§ WORK TASK 1
Copy the devotional text between "So let God work" and "on your feet.", inclusive.
§ WORK TASK 2
In the devotional text, why does the writer hold back from the responses they think up to criticism?

So let God work his will in you. Yell a loud no to the Devil and watch him scamper. Say a quiet yes to God and he’ll be there in no time. Quit dabbling in sin. Purify your inner life. Quit playing the field. Hit bottom, and cry your eyes out. The fun and games are over. Get serious, really serious. Get down on your knees before the Master; it’s the only way you’ll get on your feet.
James 4:10 MSG
And the worst part is every little critique that anyone has for me, I take offense to. Even if they are correct. I have always been a firm believer that constructive criticism is good. Lately, I haven’t felt any of the criticism I have received is constructive. I take things too personally and inwardly, I cry. I think of all kinds of ways I could respond, but I know that is not what Jesus would want me to do because as soon as I allow those thoughts to flash across my mind, I am convicted in my spirit, that is not who I am.

§ INFORMATION PROVIDED
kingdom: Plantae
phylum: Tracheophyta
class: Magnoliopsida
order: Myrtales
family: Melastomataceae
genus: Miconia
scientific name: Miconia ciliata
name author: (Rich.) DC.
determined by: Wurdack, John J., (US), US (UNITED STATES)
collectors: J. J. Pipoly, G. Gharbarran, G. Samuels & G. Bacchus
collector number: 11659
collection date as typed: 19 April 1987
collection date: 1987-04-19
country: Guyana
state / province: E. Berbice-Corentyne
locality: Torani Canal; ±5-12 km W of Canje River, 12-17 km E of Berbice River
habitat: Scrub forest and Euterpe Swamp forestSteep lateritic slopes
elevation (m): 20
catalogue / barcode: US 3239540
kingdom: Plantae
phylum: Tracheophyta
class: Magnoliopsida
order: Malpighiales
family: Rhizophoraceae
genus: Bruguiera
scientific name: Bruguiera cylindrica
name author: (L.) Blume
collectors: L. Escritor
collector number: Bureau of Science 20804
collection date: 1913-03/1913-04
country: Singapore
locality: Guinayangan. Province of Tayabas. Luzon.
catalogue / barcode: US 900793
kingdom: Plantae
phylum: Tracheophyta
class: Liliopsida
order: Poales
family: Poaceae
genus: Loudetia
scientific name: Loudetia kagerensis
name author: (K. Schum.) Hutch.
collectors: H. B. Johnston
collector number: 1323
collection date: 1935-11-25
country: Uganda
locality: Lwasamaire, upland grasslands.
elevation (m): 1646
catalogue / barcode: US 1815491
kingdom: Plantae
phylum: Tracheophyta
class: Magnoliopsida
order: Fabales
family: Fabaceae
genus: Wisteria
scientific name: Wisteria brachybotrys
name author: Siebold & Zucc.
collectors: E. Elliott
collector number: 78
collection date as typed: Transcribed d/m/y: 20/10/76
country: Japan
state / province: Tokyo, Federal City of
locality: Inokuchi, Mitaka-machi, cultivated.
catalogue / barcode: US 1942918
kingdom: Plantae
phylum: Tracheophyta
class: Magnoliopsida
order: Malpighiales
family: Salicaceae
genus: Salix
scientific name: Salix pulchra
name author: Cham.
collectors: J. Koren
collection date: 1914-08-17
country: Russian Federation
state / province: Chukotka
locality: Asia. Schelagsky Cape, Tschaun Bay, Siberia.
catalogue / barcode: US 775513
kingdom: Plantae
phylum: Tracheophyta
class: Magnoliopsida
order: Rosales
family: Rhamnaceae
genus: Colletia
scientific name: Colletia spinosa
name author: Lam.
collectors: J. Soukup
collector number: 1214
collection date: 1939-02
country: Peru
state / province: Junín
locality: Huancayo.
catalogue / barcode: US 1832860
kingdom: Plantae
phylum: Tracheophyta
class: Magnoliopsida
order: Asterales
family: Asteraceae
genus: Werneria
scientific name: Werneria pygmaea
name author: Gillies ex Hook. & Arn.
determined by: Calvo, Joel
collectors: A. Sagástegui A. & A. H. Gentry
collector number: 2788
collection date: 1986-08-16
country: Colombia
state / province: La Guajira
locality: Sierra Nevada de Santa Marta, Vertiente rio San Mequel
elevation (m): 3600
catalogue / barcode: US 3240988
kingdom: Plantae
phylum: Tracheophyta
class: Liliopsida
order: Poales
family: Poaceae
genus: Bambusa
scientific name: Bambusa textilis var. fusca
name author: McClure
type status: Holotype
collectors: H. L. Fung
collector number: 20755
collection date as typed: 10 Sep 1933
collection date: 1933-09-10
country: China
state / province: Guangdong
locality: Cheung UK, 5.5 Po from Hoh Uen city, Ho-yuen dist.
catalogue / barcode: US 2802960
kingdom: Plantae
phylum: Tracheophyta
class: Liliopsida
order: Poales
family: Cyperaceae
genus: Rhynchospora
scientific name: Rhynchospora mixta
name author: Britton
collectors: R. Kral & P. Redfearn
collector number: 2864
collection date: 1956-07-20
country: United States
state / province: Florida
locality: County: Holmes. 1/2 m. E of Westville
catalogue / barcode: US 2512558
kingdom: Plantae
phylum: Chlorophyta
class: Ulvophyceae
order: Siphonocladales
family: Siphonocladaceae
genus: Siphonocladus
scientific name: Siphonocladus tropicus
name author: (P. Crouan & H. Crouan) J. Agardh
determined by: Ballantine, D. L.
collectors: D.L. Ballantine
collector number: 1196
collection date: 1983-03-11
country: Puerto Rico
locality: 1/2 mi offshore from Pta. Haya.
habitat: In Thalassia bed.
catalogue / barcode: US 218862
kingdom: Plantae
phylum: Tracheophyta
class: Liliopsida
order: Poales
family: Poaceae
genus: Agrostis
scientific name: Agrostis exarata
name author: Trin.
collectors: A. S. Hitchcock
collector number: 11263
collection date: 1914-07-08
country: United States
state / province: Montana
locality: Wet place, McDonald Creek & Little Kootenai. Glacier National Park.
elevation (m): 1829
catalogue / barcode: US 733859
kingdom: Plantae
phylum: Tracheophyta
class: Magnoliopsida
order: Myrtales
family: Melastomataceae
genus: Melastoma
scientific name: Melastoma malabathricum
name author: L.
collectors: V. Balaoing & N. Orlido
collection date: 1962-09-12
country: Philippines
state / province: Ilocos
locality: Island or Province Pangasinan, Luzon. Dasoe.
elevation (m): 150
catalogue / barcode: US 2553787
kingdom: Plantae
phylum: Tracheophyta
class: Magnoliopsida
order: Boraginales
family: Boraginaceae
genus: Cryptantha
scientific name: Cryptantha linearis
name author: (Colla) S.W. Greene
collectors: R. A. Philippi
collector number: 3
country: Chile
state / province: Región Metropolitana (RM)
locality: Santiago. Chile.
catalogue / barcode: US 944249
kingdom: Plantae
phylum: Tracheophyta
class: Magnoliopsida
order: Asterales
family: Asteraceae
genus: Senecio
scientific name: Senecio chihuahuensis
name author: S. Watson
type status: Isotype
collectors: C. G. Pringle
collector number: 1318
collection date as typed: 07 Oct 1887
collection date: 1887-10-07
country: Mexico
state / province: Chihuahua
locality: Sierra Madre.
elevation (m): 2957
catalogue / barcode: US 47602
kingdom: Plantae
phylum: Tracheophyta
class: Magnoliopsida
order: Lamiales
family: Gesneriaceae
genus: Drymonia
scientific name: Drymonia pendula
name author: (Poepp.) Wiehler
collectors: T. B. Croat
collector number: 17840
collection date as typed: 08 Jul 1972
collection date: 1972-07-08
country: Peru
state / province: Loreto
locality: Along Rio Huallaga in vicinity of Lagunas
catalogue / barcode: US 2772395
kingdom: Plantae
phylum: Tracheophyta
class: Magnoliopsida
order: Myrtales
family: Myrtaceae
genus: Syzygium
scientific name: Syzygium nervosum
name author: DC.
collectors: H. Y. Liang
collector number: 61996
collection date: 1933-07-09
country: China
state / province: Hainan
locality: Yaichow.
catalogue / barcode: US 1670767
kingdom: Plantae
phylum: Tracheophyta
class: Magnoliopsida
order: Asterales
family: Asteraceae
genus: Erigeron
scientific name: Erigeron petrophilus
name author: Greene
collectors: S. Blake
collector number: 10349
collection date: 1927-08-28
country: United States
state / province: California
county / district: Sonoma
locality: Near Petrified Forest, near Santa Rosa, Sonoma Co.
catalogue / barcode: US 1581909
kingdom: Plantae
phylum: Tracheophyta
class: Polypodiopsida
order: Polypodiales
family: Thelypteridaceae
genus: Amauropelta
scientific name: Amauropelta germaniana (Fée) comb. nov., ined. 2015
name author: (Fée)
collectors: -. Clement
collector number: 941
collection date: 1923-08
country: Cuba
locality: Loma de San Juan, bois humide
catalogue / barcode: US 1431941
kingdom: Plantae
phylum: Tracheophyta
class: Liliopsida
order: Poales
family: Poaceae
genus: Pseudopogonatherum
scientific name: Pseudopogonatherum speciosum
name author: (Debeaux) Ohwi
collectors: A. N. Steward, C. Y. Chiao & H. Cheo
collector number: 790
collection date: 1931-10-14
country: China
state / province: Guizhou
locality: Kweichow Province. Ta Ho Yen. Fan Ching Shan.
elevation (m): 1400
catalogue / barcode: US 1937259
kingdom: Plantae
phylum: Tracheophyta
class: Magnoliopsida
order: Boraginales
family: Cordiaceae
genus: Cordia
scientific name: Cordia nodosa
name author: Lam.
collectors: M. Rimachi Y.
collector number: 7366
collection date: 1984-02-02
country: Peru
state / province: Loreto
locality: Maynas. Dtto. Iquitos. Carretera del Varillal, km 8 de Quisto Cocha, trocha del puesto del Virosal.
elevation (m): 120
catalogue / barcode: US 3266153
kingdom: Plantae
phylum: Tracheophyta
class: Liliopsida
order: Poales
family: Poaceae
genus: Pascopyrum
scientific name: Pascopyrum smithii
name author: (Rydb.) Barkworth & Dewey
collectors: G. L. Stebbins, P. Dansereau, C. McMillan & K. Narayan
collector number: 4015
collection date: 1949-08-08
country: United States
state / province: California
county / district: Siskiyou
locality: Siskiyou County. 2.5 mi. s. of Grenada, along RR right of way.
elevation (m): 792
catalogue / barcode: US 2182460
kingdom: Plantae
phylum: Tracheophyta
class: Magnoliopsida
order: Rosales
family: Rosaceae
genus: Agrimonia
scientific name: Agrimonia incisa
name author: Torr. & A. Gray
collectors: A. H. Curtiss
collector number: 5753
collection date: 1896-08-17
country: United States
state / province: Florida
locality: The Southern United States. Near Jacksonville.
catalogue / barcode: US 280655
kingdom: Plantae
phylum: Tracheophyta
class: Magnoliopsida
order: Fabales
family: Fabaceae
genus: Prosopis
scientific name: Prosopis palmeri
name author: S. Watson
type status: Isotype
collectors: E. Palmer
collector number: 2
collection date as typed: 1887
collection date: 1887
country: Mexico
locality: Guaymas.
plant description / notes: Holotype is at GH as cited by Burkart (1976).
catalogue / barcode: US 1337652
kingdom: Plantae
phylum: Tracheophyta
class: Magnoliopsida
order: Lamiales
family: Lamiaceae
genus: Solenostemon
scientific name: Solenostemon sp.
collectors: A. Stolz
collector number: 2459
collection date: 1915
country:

§ SOLUTION 1
So let God work his will in you. Yell a loud no to the Devil and watch him scamper. Say a quiet yes to God and he’ll be there in no time. Quit dabbling in sin. Purify your inner life. Quit playing the field. Hit bottom, and cry your eyes out. The fun and games are over. Get serious, really serious. Get down on your knees before the Master; it’s the only way you’ll get on your feet.

§ SOLUTION 2
Those responses are not what Jesus would want. As soon as such thoughts flash across the writer's mind, the writer feels convicted in spirit that this is not who they are.